Zack Greinke likes Dodgers' trajectory

LOS ANGELES -- Zack Greinke had pitched well in a frustrating loss in Cincinnati and, as reporters gathered around his locker poking and prodding for why the Los Angeles Dodgers have been so disappointing, he became a bit testy.

Greinke is typically blunt but rarely impatient. On this particular Sunday afternoon at the Great American Ballpark, he was simmering, it would seem, but in his expressionless way. He was mad over what he perceived as people "jumping all over" his teammates.

"I mean, people expect us to win every game, win 10 games in a row," he said.

As each day passes, the questions get less pointed. Everyone else is beginning to pick up on what the team has felt for a while. At long last, the Dodgers are on the move, step by deliberate step. It's subtle -- nothing like the 42-8 magic of last June and July so far -- but it's tangible.

As Dodgers manager Don Mattingly replied when someone asked him, bluntly, why his team is playing better, "We've caught the ball better." True, as the Dodgers have had the best fielding percentage in baseball the past 22 games after a brutally sloppy start to the season.

They've also hit the ball better and pitched the ball consistently well, particularly when their starters have been in the game.
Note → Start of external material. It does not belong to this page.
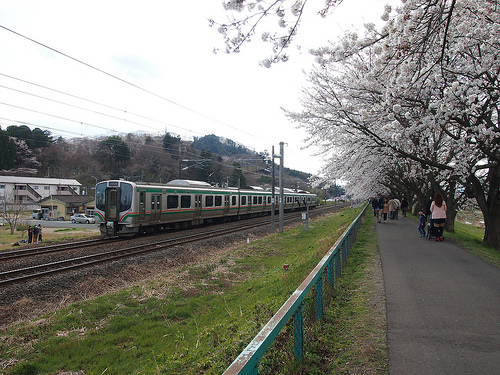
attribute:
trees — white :
[14, 118, 289, 192]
The upshot isn't spectacular, but it's clearly progress: 7-3 and having chopped 4½ games off the San Francisco Giants' division lead in 10 days.

"I feel we've been playing well for a while now," Greinke said after holding a dangerous Colorado Rockies lineup down for six innings in the Dodgers' 4-2 win Tuesday night.

You'd have to consider Greinke (9-3, 2.57 ERA) among the candidates, with Tim Hudson, Johnny Cueto and Adam Wainwright, to start next month's All-Star game for the National League. You'd also have to consider him the most important pitcher on the Dodgers' roster in the first half.

He has rarely shown the dominance that Clayton Kershaw is showing routinely now that he's healthy, but his consistency is machine-like. He has gotten the ball at least into the seventh inning in seven of his most recent starts. He has given up fewer than four earned runs in all but one start this year.

Tuesday was one of those nights that could have easily crumbled around a pitcher with less resolve. Colorado was squaring up on pitches fairly routinely, truth be told. It had base runners all over the place, including the bases loaded with nobody out in the sixth. Greinke's stuff wasn't dominant.

But Greinke has rare powers of concentration. As things get faster around him, he looks as if he's more deliberate in his motions.

"I think Zack just executes. He just makes pitches. That's what he tries to do all the time. I think that's why he's special and why guys in that category are special," Mattingly said. "They just make pitches, doesn't matter the situation."

There is, of course, one big worry that popped up Tuesday. Hanley Ramirez, just starting to find a groove at the plate, looked to be in considerable pain after he took a sharp grounder off his ring finger trying to make a play in the seventh inning. He left the game and, while X-rays proved negative, he could be out for several games, perhaps until the Dodgers reach Kansas City four games from now and he can serve as the designated hitter.

Maybe that will be the blow that sends the Dodgers reeling in the other direction. As Greinke admitted, the Dodgers have won "a couple in a row, but that could change tomorrow, too."

There's always that. You can feel like your brightest days are just beginning, but nobody knows what tomorrow will bring.